Было 05:47, когда пульс ребенка, до этого устойчиво державшийся в «безопасной зоне» между 110 и 160 ударами в минуту, вдруг начал замедляться. Я, устав от сидения на родильном мяче, начала уже соскальзывать на бок, когда услышала настораживающие пропуски между ударами. Я села ровно, так что мяч скрипнул подо мной. «ЧСС плода 95 ударов в минуту». Ничего, он уже ускорялся. Постепенно, но ускорялся. «Возврат к норме, – записала я. – Внимательное наблюдение». Я пригладила волосы и похлопала себя ладонями по ягодицам (кстати, я упоминала об этом слегка мазохистском приеме как о «Стратегии борьбы со сном № 3»?). Элеанор и Лиз все еще спали; первые блики рассвета только-только начинали проявляться за матовым оконным стеклом у Лиз над головой. Бум. Бум-бум. Бум. «86 ударов в минуту». Я встала и мяч бесшумно покатился по полу. Бум. «82 удара в минуту». Да что же это такое? Я услышала, как кто-то закричал в другой родильной палате. Ничего не поделаешь. Я потянулась к кнопке тревоги – и нажала.

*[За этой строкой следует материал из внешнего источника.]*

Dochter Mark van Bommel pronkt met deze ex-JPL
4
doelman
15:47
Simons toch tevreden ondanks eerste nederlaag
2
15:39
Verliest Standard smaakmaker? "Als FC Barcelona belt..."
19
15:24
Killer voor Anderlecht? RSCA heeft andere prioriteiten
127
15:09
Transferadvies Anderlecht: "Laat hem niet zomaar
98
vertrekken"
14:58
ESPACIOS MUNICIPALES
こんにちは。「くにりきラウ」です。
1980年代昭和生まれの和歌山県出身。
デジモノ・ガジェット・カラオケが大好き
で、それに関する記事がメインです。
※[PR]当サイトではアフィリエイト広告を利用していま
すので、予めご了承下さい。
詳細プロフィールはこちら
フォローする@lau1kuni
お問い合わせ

– Элеанор, – позвала я, тряся ее за плечо. Она приоткрыла сонные глаза и тыльной стороной руки потерла нос. Зуд в носу – редко встречающийся побочный эффект эпидуральной анестезии, наименьшая из проблем Элеанор на данный момент.

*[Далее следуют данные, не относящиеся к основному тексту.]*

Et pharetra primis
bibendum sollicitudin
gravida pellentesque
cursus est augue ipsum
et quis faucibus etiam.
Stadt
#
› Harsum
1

– Элеанор, надо чтобы вы перевернулись на левый бок. Это лучшее положение для поступления к плоду крови, обогащенной кислородом. Я вам помогу.

Сделать оказалось сложней, чем сказать: от анестезии нижние конечности Элеанор не слушались и лежали мертвым грузом, пока я ее переворачивала. Стоило мне кое-как переложить пациентку на бок, открылась дверь и вошла Кэролайн, старшая сестра ночной смены.

– Что у нас тут? – спросила она, переводя взгляд с нас с Элеонор на монитор.

А потом, сразу:

– Вызываю интерна.

Не успела она повернуться, как Мисси, интерн, дежурившая в отделении, уже стояла рядом с нами. Это была девушка высокого роста со стрижеными обесцвеченными волосами и кучей разных сережек в ушах; вряд ли она соответствовала стандартам дресс-кода, но пирсинг – вы удивитесь – нисколько не влияет на мастерство врача. «Доктор Уокер явилась для осмотра», – с облегчением записала я. Сидеть одной в палате, следя за КТГ – вещь не самая веселая; очень хорошо, когда является подмога.